**Data block:**
***
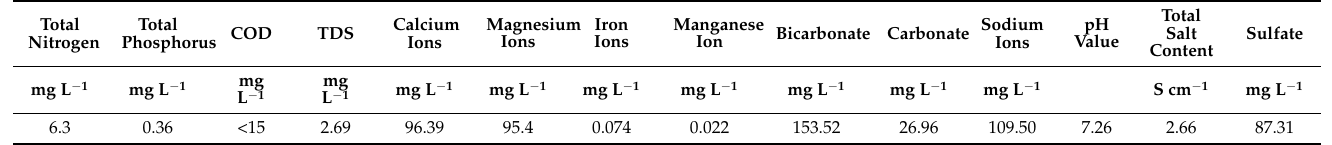
Table 2. Test of water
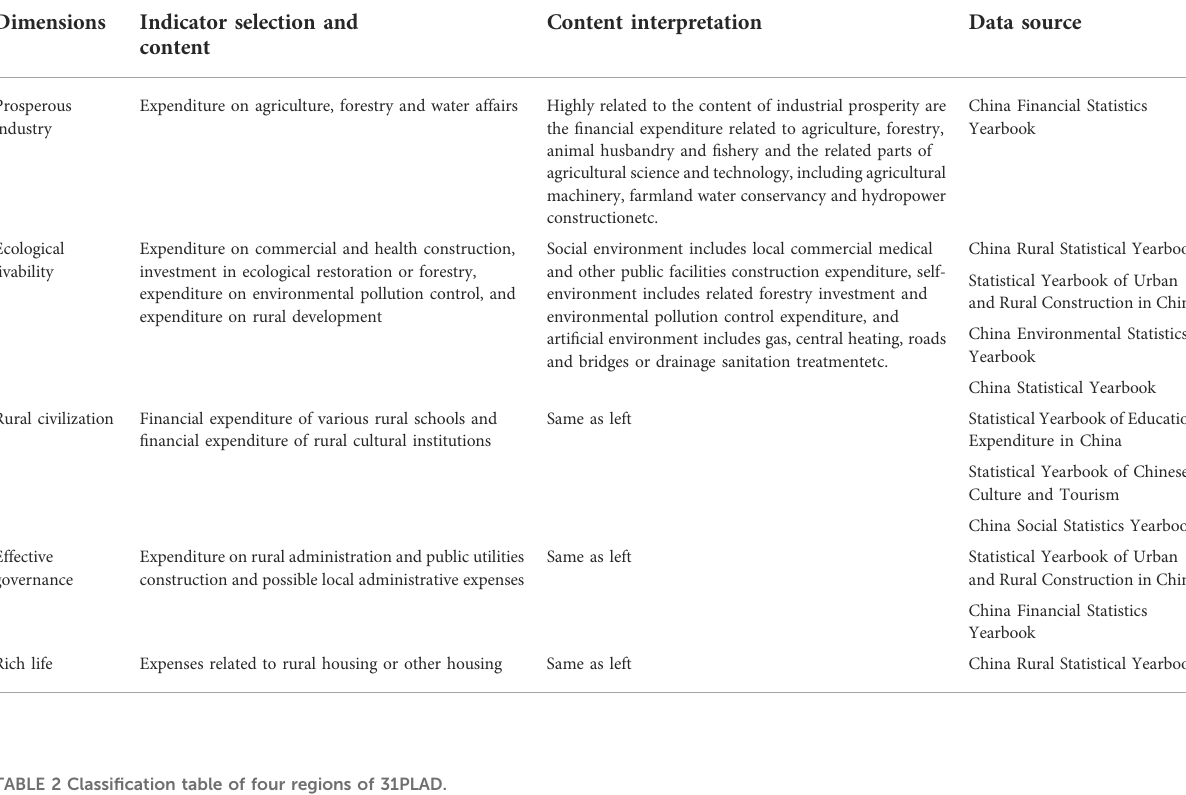
TABLE 1 Selection of indicators of each dimension.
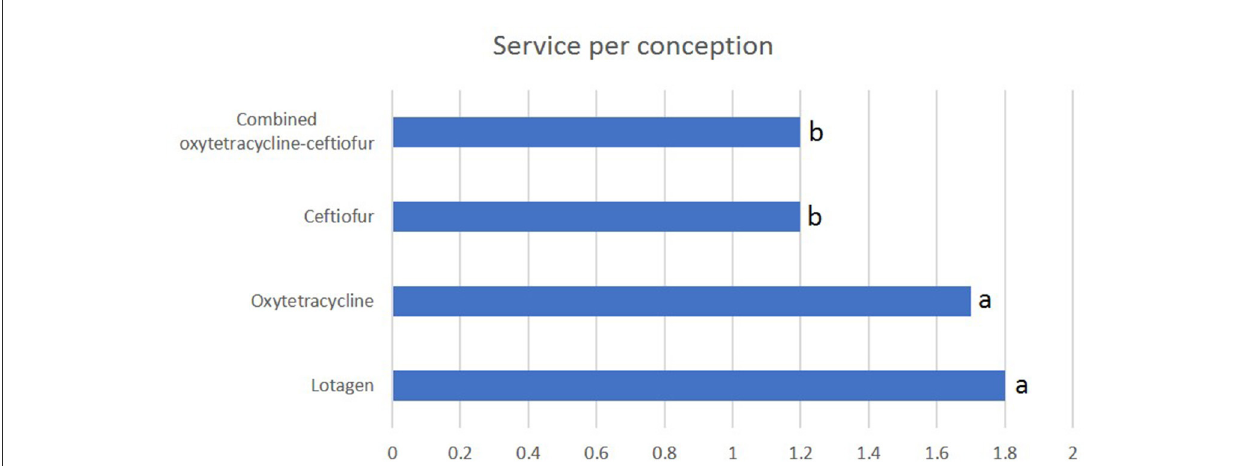
FIGURE1 Recovery rate in different protocols used for the treatment of endometritis in dromedary camels. The main criterion for assessment of recovery was returning to normal uterine thickness (5–6mm) as measured by ultrasound device 14 days post-treatment. Columns with different letters indicate a significant difference ( P < 0.05).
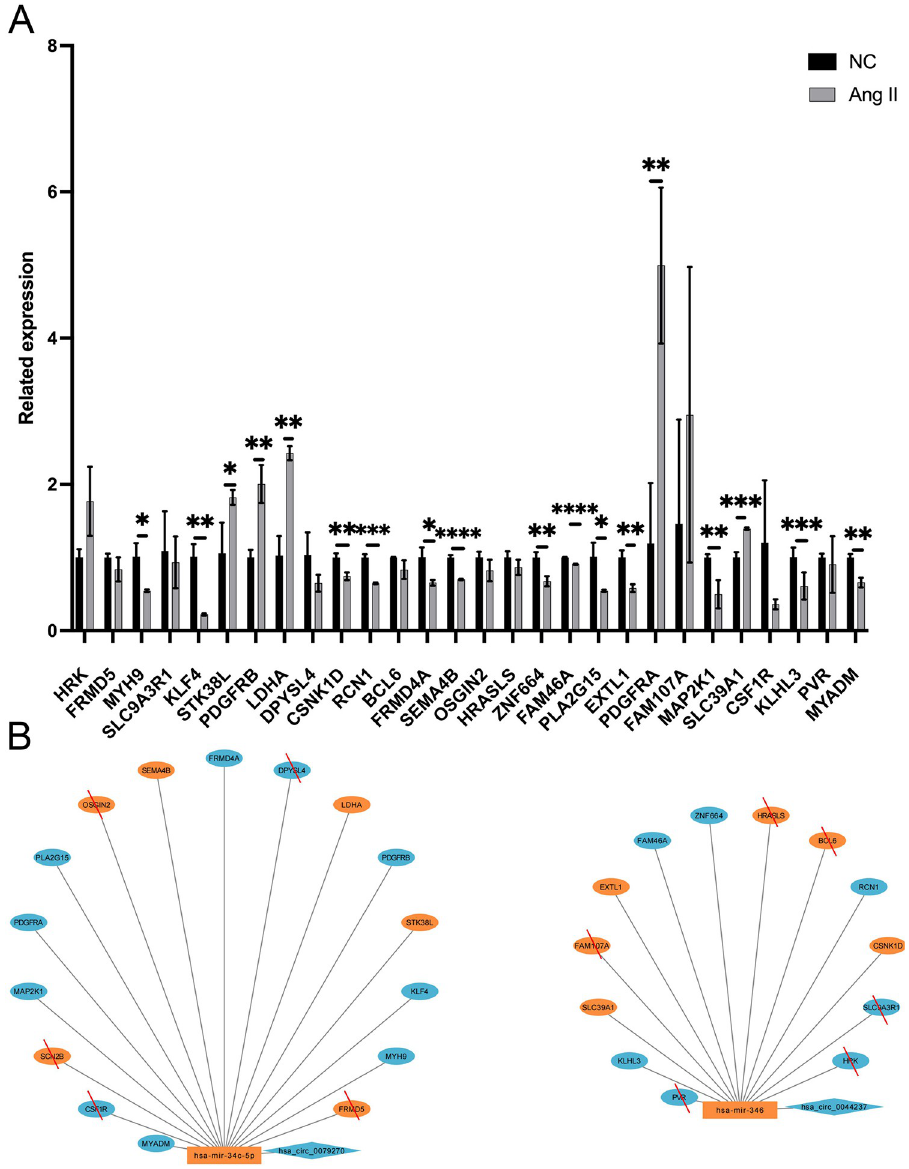
Fig 7. The RNA expression of mRNAs in the cell hypertrophy model and the modified ceRNA network diagram. A, Expression of mRNA in the cellular hypertrophy model compared to the control group. � < 0.05, �� < 0.01, ��� < 0.001, ���� < 0.0001. B, The modified ceRNA network diagram. The results marked with red lines are negative results verified by the experiment, and those not marked are positive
***
**Instructions for the task:** Only the lines containing the word "with" should be returned from the data above.

**Answer:**
FIGURE1 Recovery rate in different protocols used for the treatment of endometritis in dromedary camels. The main criterion for assessment of recovery was returning to normal uterine thickness (5–6mm) as measured by ultrasound device 14 days post-treatment. Columns with different letters indicate a significant difference ( P < 0.05).
Fig 7. The RNA expression of mRNAs in the cell hypertrophy model and the modified ceRNA network diagram. A, Expression of mRNA in the cellular hypertrophy model compared to the control group. � < 0.05, �� < 0.01, ��� < 0.001, ���� < 0.0001. B, The modified ceRNA network diagram. The results marked with red lines are negative results verified by the experiment, and those not marked are positive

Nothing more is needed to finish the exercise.